Take the entries that follow and return exactly the lines from the one holding "To mitigate the" through the one holding "2015 | | 2014 |", both included. Nothing else is needed.

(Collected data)
%%

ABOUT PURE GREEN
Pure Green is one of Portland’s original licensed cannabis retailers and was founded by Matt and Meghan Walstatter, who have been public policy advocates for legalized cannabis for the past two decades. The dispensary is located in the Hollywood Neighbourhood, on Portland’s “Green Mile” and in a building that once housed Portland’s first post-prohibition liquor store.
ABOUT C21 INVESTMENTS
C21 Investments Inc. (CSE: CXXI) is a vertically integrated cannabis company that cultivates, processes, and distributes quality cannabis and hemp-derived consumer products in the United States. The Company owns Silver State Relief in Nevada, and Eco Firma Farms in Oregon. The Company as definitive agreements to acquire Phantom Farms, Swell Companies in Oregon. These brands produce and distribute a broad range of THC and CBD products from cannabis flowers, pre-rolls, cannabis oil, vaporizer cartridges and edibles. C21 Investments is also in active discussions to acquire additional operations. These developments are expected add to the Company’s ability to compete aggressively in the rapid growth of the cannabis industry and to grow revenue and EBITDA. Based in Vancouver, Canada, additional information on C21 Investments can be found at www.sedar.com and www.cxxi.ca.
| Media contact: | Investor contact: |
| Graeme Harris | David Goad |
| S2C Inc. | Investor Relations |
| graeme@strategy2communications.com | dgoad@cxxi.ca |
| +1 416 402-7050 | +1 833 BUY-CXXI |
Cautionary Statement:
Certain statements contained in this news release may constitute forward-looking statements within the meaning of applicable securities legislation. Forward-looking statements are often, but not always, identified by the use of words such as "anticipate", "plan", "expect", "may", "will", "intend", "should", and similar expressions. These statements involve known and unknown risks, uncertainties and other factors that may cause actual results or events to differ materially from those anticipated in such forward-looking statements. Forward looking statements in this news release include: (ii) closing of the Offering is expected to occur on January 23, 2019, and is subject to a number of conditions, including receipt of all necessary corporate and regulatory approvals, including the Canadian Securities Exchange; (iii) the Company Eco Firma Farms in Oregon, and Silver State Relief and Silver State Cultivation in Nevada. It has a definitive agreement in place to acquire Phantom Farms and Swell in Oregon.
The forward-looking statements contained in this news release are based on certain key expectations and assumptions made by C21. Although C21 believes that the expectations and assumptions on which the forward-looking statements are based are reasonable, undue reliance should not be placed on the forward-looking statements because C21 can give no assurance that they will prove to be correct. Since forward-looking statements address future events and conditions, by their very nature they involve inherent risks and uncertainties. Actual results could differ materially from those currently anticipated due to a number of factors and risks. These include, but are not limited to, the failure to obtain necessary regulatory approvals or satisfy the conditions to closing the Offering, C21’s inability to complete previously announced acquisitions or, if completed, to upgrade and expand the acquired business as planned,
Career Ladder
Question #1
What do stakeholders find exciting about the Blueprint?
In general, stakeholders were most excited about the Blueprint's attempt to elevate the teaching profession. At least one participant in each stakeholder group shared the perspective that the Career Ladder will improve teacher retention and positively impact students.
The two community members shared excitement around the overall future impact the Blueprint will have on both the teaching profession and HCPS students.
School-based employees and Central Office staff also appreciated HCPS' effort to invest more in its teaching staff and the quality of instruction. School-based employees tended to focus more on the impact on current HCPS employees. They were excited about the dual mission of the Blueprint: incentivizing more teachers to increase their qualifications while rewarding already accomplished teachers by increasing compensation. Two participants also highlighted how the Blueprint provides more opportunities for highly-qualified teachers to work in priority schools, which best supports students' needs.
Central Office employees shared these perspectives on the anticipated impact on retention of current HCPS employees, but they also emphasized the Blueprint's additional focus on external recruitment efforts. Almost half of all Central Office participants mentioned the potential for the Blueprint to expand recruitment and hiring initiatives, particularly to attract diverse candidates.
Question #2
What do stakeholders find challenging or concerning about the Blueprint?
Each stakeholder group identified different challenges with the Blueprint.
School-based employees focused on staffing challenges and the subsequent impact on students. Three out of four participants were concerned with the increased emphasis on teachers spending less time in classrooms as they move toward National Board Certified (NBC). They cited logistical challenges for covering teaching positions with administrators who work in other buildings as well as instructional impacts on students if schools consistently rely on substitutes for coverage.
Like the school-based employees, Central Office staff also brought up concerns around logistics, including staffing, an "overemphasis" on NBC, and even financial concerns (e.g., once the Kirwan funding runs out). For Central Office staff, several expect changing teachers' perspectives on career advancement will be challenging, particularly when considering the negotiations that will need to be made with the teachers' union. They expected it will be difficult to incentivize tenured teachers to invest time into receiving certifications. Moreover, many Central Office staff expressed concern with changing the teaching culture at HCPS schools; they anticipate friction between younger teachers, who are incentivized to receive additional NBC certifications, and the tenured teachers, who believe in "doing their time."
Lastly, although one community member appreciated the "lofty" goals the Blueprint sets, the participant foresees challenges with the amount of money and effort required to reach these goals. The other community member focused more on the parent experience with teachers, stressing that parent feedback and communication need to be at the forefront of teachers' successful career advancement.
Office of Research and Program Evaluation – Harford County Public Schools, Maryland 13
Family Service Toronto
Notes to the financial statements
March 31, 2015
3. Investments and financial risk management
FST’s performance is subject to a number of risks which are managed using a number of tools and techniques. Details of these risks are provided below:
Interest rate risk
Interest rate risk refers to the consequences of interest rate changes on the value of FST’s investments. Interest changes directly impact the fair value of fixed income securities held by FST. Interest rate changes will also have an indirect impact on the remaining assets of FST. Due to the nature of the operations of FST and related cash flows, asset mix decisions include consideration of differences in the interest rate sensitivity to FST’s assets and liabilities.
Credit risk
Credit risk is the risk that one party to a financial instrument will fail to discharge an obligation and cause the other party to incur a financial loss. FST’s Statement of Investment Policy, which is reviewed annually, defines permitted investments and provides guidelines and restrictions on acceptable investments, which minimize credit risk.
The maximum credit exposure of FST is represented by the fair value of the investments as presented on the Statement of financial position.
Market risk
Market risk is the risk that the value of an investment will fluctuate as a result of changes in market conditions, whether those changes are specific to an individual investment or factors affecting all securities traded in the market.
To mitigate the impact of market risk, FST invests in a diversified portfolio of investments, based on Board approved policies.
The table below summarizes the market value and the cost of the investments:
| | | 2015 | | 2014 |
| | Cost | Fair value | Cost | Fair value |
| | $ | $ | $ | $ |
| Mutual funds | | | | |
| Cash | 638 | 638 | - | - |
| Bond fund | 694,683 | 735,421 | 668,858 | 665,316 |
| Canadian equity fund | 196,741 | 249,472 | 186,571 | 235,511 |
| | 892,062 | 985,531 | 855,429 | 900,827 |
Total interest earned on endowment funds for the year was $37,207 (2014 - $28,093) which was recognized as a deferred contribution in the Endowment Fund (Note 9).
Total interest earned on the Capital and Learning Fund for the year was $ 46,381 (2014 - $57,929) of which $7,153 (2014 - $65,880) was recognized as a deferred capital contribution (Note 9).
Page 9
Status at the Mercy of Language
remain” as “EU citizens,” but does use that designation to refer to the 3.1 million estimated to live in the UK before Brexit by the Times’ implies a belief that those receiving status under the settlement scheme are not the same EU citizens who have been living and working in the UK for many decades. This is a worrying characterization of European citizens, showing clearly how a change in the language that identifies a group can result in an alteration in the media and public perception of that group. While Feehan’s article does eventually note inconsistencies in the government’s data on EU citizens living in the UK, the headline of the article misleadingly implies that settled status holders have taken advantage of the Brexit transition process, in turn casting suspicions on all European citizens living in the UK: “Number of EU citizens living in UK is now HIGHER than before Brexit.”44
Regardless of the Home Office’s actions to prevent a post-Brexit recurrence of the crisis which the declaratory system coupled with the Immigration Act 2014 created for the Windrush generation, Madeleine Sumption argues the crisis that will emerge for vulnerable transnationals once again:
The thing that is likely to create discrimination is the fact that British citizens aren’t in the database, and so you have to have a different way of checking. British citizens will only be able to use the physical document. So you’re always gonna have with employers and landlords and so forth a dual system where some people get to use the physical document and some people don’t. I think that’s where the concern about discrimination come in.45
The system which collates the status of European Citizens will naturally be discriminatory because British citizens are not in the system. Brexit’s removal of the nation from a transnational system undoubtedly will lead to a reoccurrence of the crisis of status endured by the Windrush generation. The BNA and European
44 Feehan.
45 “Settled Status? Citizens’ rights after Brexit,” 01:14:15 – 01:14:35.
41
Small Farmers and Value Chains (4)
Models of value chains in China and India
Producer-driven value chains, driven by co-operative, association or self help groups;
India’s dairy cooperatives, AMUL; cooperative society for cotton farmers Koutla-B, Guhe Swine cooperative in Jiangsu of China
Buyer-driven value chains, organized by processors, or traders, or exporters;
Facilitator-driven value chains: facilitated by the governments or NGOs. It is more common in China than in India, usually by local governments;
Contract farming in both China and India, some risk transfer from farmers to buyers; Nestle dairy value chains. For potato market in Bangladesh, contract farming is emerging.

%%

Exercise result >>
To mitigate the impact of market risk, FST invests in a diversified portfolio of investments, based on Board approved policies.
The table below summarizes the market value and the cost of the investments:
| | | 2015 | | 2014 |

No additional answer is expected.